(Times Bulletin/Lindsay McCoy)
(Times Bulletin/Lindsay McCoy)
PAYNE - For now, the Timber Road II Wind Farm in Paulding County is silent except for investigators trying to determine exactly why two blades from a single turbine were damaged on a windy afternoon April 24. So far, the high winds do not appear to have caused the damage.

EDP Renewables Vice President of Communications and Government Affairs Roby Roberts told the Times Bulletin on Friday that so far crews from turbine manufacturer Vestas have not been able to determine the cause of the blade shear which damaged the turbine and forced the shutdown of all 55 turbines owned by EDP.

"Something like this happening is extremely rare," Roberts stated. "We're not 100 percent sure what happened."

What is known is that around 12:45 p.m. two of the blades of the turbine at turbine location 68 (along Paulding County Rd. 70 about one mile east of State Line Rd.) sheared. Debris from the fiberglass/carbon fiber composite material composing the blades was blown into a nearby field and some larger pieces fell close to the tower itself. No one was hurt by falling debris. EDP personnel notified the Ohio Power Siting Board and inspected the site to be sure there were no immediate safety issues. The entire wind farm, located in southwestern Paulding County was immediately shut down to allow an investigation to begin. Roberts confirmed that the blades will not begin turning again until everyone is satisfied that there are no remaining issues.

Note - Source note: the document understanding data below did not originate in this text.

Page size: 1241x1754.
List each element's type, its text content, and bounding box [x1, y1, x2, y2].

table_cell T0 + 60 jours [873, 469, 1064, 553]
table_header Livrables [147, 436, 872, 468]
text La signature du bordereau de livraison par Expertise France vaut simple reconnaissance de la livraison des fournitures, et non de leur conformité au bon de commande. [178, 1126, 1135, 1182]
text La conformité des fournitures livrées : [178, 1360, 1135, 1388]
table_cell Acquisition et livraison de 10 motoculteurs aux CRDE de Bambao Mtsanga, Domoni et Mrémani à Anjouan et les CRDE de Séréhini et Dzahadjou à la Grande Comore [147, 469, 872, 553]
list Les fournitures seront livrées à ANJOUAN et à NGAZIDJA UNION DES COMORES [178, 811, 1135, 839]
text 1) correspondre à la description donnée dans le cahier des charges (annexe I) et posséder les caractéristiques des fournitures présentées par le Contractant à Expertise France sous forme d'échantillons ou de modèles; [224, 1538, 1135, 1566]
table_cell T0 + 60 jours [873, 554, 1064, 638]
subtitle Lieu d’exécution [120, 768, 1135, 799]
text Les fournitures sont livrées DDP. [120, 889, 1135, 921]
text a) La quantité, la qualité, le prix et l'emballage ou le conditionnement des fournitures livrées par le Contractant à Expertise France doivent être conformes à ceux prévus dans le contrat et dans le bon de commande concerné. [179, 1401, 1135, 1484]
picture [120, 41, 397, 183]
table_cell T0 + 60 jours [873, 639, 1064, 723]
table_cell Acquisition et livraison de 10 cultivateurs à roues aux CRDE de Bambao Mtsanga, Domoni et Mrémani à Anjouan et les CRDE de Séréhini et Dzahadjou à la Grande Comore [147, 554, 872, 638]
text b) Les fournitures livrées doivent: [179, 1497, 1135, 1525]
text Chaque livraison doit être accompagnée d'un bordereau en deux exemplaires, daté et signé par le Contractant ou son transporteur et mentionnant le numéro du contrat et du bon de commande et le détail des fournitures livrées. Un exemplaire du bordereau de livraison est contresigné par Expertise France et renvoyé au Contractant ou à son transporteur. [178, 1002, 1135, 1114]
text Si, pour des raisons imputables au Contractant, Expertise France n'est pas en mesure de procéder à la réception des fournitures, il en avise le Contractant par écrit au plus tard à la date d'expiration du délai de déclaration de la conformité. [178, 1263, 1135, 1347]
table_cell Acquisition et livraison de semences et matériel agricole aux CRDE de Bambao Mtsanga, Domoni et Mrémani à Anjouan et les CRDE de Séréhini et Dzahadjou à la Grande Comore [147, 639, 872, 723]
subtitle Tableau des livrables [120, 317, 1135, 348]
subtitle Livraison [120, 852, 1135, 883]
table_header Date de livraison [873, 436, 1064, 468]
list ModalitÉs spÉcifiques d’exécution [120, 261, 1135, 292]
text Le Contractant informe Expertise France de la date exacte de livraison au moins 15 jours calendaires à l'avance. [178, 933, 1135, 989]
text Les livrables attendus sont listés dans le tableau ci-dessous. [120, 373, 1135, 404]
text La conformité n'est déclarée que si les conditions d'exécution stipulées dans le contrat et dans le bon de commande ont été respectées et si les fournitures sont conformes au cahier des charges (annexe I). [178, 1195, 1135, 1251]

"We will make sure it is 100 percent safe, conferring with all those involved, before moving forward," he pledged. "At this time, inspectors are analyzing the blades and trying to determine what happened."

Roberts said that cranes will be used to take down the damaged blades in the next few days. Those cranes were observed already on site Friday afternoon. The blades of all the other turbines will be inspected as part of the safety process as well, but the odds are astronomical against any other problems being found.

"Vestas has probably 60,000 wind turbines in operation around the world," Roberts continued. "This just doesn't happen."

The issue with the Timber Road II Wind Farm is having no effect on the other 172 turbines that are a part of the Blue Creek Wind Farm operated by Iberdrola Renewables. That project is in the final stages before going completely on line.

At this point Roberts is unsure when the blades on each of the $3 million dollar turbines will again start turning and generating electricity.

We will start up again when everything is ready to go. Hopefully that's sooner rather than later," he remarked.